— Text extract —
++++++++++
Crow Soup for the Father's Soul



Feeling a little sentimental and philosophical today,  thanks.  


Fatherhood is a many splendored thing.  It tests many parts of your mind, body, and soul.  It is a challenging role that you often appreciate late at night or when you realize your child is growing up and crossed into a new phase by their actions or their words.  When young children get frustrated, parents when often tell them to stop throwing a fit and “use your words”.  Well, the beauty, passion, and depth of fatherhood is sometimes too much for me and my words, so I thought I would use somebody else’s.  When it comes to beautiful lyrics I cannot think of too many of my favorites who can outdo the beautiful and haunting lyrics of the Counting Crows.  Plus I get to pay a little homage to their music, and when it helped me to scream out some of these words depending on where I was or what song the situation called for.  This section is meant to be a little philosophical, and hopefully, a little inspirational.  Perhaps you will not need this section, or maybe you will need it on day 3 of fatherhood, I don’t know.  Hopefully if you haven’t clicked off this………..are you still reading?  Ok, thanks.  So hopefully you will find some spark in the thoughts contained below.  Of course, there is about a 100% chance that I will be “coloring” the lyrics to apply to fatherhood-
“Have you Seen Me Lately”
 Get away from me
This isn't gonna be easy
But I don't need you
Believe me
You got a piece of me
But it's just a little piece of me
And I don't need anyone
And these days I feel like I'm fading away
Like sometimes when I hear myself on the radio
Have you seen me lately?
I am sure the Crows and Adam didn’t intend it this way, but this song could go out to any stay at home or single parent.  “Have you seen me lately?”  I was having a conversation with the Father’s of my youngest daughter’s friend.  One of us actually said this phrase out loud, “I am really looking forward to seeing Beauty and the Beast 3d.”  I am not going to say who, but isn’t it enough to know it was said?  And that the other dad did not even flinch at the comment?  “Have you seen me lately?”  No, because I have become something different.  We are now fathers, and although we may never get there our goals is to put the needs of our family first.  Sometimes we become so wrapped up in our families and jobs we lose ourselves.  That’s why along the way, we need to renewal.  If we lose ourselves and why we are doing this, we’ll become Bobby Petrino.  So if you haven’t seen yourself in awhile, go find him.  When I say give everything to your family, I also mean to take care of yourself so you can give the best version of you.  Give everything to your family, including a strong, renewed, engaged version of yourself. 

 “Rain King”
When I think of heaven
Deliver me in a black-winged bird
I think of flying down into a sea of pens and feathers
And all other instruments of faith and sex and God
In the belly of a black-winged bird.
Don't try to feed me
I've been here before
And I deserve a little more
These lyrics are more symbolic than anything, and may or may not mean much to you or I.  But in an interview Adam (lead singer/songwriter) spoke about this song, and how it was about pouring everything he had into his goal without feeling self conscious about it.  I think this is important, especially for men as Fathers.  We are so programmed growing up to “win” and achieve status.  But as a parent all your child really wants is for you to be there for them.  That is winning.  So as we find ourselves in circumstances where we must be foolish to bond with our kids, we should do it every time and not be self-conscious about it.    So our craft and goal as parents is our child or children.  We have to use everything we have to raise our child.  The saying used to be that “It takes a village” to raise a child.  But now the villagers live in different parts of the country, and visit on birthdays and holidays.  Less often are aunts, uncles, cousins, etc.  involved in your children’s life like they were 30 years ago.  So, for most people, it may take a village but all you have is you child’s mother and yourself.  You will get some outsourced help from teachers, coaches, and the like, but they are not invested in your child’s success like you are.  So pour yourself into your child.  Find ways to make their spirit come alive, and honor and celebrate who they are.
++++++++++
Continue the fatherhood piece built around Counting Crows lyrics from where it stops.
++++++++++
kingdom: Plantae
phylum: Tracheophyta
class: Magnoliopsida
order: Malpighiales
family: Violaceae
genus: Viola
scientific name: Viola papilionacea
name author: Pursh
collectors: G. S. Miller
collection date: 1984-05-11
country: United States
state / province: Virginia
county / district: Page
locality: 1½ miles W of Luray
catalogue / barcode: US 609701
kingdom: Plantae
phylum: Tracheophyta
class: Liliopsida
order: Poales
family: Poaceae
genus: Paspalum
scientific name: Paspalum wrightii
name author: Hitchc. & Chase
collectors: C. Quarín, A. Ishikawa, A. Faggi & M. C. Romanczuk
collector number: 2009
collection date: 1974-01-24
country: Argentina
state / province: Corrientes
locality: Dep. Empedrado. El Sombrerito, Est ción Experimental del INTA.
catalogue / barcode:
++++++++++
— Reply to the exercise —
 “Round Here”
Step out the front door like a ghost
into the fog where no one notices
the contrast of white on white.
And in between the moon and you
the angels get a better view
of the crumbling difference between wrong and right.

This is just a reminder about just how tough life and in turn parenting can be.  As your life progresses, you may wake up and feel totally disconnected from everything.  You energy and creativity aren’t there, something isn’t plugged in.  As this goes on and happens over and over, you start to think this is the life you thought you would have at this point.  This song represents how the things you were told that were “rules” in life growing up, how they don’t seem true as an adult and you begin wondering about the fairness and meaning of it all.  Your dissatisfaction with some aspect of your life and your inability to do anything about it has got you down, and then your child awakes and needs your care and attention.  At some point I will have to post about the new definition of control (or lack thereof) that you have as a parent.  In short, about how you are going to need to redefine your definition of control.  You thought I just meant your daily schedule?  You have to give up more control than that. 
 “Mercury”
And then runs away
It's a sin to be fading endlessly
Yeah, but she's all right with me
She is leaving on a walkaway
She is leaving me in disarray
In the absence of a place to be
She stands there looking back at me
Hesitates, and then turns away
She'll change so suddenly
She's just like mercury

This song is very likely about a relationship with a woman.  But for our purposes, this will be about our relationships with our family.  They will indeed change like mercury.  They are fluid things that are constantly changing and moving.  If you are not happy with the ways things are, be it in a specific relationship of at your home, hang in there.  Things will change soon, and you can help it along and take steps to facilitate positive change.  If things are good, appreciate the moment.  Don’t be afraid of what the future holds, for it can be just as good. 

“Anna Begins”
And I'm not ready for this sort of thing
But I'm not gonna break
And I'm not going to worry about it anymore
I'm not gonna bend. And I'm not gonna break and
I'm not gonna worry about it anymore
It seems like I should say "as long as this is love..."

This is just a reminder to Father’s that being a parent is hard.  Always putting your children before yourself is hard.  Using a great deal of your mental, emotional, and financial resources is hard.  This song is actually about the difficulty of a relationship and two people that were not ready for both the feelings they felt for each other, but the fact that the relationship that had to end.  For dads, you might just discover that despite the difficulty of raising a child, many parents actually cry and feel sorrow when their children grow up and leave them behind.  The parenting contract is hard to execute, but do everything you can to make it memorable.  Enjoy the moments; don’t be afraid of the bad times.  They will make the good times all the more enjoyable, because in some alternate universe where things make sense, you’ve earned it.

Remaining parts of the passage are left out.